Natasha turned away from him in profile again without answering. Sometimes it drove him crazy, how internalized she was. But she was shaking slightly, and Clint sighed and climbed out of his bed to sit in hers and pull her against him. She let him, which wasn't a good sign in and of itself.
"It was Banner," she said after a long, patient silence. "The Helicarrier deck blew-" Clint's arms tightened around her, because he'd been the one to blow it up, oh God "-and we fell into one of the maintenance decks. Got my ankle stuck under a pipe and Bruce – well, you saw what happened."
That was the most explanation he was going to get out of her, he knew, but she wasn't shaking so much anymore, so he took it as a good sign. "How'd you get out?" he asked instead.
Natasha shrugged against him. "Thor," was the simple answer. There was a pause before she said, "We're not – are we sure we're cut out for this, Clint?"
"Seemed like we did okay," he answered dryly. "You know, there was that whole 'saving the world' thing."
"I'm serious." She picked up one of his hands in both of hers and examined it by touch, going over calluses and scrapes and cuts and the faintly-sticky places where his finger tabs had been. "We're not gods," she said softly. "Or supersoldiers, or lab experiments. We're not even Tony Stark. We're just people."

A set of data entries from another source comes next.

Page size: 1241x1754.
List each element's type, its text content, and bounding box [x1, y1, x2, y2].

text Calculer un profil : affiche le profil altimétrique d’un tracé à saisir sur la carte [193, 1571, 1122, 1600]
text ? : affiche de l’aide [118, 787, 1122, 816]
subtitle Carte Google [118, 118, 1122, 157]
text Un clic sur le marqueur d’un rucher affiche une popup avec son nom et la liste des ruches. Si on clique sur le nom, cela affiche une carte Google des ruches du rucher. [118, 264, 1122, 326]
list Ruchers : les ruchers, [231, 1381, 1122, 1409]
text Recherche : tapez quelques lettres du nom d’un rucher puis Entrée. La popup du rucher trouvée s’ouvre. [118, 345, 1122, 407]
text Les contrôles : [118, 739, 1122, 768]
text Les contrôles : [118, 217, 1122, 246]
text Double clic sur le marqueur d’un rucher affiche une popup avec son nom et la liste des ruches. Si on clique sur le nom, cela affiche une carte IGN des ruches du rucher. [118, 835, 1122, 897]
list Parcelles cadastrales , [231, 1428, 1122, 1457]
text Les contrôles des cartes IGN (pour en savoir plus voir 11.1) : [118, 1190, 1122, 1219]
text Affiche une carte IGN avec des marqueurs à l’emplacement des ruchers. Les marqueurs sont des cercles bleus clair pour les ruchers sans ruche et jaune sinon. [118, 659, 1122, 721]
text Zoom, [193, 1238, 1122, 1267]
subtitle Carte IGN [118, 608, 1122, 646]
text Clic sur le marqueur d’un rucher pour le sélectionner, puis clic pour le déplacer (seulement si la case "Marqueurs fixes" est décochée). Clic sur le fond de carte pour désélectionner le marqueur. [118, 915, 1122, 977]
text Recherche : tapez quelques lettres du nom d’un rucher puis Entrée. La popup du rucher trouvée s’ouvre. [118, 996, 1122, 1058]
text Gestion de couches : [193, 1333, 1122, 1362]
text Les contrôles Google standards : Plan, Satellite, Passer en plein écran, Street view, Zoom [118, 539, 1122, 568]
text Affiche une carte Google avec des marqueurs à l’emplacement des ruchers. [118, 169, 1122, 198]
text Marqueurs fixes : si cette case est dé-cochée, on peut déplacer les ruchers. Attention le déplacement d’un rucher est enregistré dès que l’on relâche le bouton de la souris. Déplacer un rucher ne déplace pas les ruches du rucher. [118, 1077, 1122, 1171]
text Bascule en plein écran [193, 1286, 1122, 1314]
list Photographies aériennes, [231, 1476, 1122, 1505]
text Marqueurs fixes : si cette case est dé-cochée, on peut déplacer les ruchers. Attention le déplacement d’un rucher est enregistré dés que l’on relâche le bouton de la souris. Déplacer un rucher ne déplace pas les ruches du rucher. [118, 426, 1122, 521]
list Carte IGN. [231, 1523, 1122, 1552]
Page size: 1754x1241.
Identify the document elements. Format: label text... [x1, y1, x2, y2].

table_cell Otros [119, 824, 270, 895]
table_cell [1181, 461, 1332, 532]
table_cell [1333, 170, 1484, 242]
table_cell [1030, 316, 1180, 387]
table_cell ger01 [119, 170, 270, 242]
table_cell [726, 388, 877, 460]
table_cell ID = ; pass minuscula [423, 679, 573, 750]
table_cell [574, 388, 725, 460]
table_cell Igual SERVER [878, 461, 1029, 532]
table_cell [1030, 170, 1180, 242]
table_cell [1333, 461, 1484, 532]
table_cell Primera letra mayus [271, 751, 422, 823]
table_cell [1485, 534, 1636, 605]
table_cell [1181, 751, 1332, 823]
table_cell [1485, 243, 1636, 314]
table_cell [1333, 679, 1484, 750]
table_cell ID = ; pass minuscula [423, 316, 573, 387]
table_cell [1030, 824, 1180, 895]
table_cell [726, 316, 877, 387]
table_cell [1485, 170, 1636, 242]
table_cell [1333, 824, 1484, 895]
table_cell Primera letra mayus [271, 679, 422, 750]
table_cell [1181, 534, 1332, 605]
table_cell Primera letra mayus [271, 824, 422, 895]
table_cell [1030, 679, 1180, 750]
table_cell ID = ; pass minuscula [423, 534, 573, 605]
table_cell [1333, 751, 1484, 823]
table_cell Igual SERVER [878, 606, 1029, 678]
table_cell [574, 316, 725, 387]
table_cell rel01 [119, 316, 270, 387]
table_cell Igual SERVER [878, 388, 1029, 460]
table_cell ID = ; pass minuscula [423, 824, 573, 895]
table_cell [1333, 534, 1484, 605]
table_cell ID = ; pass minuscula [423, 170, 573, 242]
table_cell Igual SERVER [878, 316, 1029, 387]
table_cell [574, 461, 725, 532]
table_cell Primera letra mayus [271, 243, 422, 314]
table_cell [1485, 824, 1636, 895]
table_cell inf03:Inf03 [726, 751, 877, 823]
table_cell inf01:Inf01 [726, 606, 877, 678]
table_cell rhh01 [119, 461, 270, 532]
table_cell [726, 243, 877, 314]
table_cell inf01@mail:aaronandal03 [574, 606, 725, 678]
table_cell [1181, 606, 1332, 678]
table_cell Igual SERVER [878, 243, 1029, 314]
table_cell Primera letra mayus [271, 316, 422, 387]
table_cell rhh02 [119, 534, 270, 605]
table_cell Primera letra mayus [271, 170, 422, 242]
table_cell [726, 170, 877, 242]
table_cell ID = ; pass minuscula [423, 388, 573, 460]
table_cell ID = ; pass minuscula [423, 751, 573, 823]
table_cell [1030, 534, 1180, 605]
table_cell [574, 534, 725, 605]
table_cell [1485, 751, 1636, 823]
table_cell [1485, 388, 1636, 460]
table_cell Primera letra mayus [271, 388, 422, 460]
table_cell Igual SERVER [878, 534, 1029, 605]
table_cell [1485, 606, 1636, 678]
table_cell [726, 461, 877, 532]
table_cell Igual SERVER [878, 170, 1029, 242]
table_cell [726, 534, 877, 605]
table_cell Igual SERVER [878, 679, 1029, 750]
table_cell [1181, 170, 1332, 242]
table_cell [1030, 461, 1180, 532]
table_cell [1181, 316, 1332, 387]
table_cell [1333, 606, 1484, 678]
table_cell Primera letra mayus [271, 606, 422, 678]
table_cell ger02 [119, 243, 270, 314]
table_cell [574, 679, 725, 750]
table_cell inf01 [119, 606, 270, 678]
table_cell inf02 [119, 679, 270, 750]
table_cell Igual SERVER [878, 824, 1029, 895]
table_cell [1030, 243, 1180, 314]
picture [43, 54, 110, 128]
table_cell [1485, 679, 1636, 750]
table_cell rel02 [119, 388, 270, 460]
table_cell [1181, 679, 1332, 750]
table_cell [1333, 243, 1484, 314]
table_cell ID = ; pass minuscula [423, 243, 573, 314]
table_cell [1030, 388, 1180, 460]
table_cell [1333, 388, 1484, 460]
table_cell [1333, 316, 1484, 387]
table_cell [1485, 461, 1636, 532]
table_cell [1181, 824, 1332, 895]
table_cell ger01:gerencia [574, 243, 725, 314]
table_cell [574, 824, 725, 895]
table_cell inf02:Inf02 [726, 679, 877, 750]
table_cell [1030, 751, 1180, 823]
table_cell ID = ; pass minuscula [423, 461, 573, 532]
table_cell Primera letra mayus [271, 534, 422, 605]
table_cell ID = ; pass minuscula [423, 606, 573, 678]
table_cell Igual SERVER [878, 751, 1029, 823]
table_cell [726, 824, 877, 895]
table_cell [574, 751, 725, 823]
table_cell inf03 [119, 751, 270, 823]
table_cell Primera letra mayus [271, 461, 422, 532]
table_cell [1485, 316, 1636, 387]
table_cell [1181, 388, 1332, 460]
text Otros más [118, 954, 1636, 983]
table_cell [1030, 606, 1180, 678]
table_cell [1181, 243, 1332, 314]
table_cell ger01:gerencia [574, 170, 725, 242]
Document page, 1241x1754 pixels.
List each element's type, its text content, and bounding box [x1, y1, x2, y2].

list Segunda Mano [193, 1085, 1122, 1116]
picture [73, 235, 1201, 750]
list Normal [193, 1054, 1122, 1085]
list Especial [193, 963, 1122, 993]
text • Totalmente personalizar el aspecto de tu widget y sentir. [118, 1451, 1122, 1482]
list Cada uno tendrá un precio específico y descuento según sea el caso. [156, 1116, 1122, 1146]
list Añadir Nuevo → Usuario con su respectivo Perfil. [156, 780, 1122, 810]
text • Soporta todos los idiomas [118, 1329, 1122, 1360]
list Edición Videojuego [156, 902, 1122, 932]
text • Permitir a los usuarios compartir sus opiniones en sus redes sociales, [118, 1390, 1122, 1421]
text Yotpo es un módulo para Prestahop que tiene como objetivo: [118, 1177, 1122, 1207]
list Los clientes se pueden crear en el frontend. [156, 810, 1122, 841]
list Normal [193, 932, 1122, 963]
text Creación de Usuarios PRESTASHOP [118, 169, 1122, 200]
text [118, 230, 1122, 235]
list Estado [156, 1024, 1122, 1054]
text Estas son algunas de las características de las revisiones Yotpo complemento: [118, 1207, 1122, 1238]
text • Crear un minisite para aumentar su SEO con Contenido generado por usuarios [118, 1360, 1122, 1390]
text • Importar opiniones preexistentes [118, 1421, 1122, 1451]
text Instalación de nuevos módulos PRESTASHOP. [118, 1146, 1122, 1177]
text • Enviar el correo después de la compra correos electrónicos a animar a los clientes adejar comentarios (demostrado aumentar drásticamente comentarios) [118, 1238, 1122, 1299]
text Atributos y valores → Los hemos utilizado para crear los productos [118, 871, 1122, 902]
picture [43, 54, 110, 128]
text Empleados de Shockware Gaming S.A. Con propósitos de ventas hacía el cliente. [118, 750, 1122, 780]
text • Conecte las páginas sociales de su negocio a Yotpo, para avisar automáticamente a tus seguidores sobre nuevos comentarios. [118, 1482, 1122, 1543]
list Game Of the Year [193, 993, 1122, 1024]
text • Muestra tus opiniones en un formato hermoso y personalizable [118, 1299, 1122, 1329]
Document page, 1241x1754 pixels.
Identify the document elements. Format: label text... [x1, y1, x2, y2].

"People with very high skill sets," Clint reminded her.
"We're cannon fodder," she said flatly, dropping his hand.
She turned at that, out of his hold, moving to her knees to face him. His eyes had adjusted better now – he could see her face, which was both surprised and a little pissed off. "Excuse me?"
"You heard me." God, he was tired. "So you almost got killed – just another day at the office, right? What does it matter if it was spies or gangsters or a big green guy?"
"I can fight spies and gangsters," she said hotly, and Clint congratulated himself for forcing something real out of her. "I can kill them if I have to. I can't – I can't kill the Hulk. I can't even fight him off. All I could do was run."
"You're feeling sorry for yourself, Tash." To anyone else, it would have sounded heartless, but Natasha didn't want pity or sympathy and he knew it. "You gonna tell me they could've won without us?"
She hesitated. "No."
"You gonna tell me you didn't want in, Miss Back-in-Action Shot?"
"No." Her response was quicker that time, more defensive.
"Good," Clint said with a yawn. "Now go back to sleep before Fury bursts in here to debrief us." He pushed himself off her bed and fell back into his own in almost the same motion, scooting back until his back was against the wall, glass shoulder down, stitches side up. He'd just closed his eyes when the edge of his bed dipped with the weight of a second body.
He smiled into the dark as Natasha slid into his bed and tucked herself against him, drawing his good arm over her like a security blanket. "You were right," he said without opening his eyes as she sighed, and he felt the tension leave her body. "This is just like Budapest."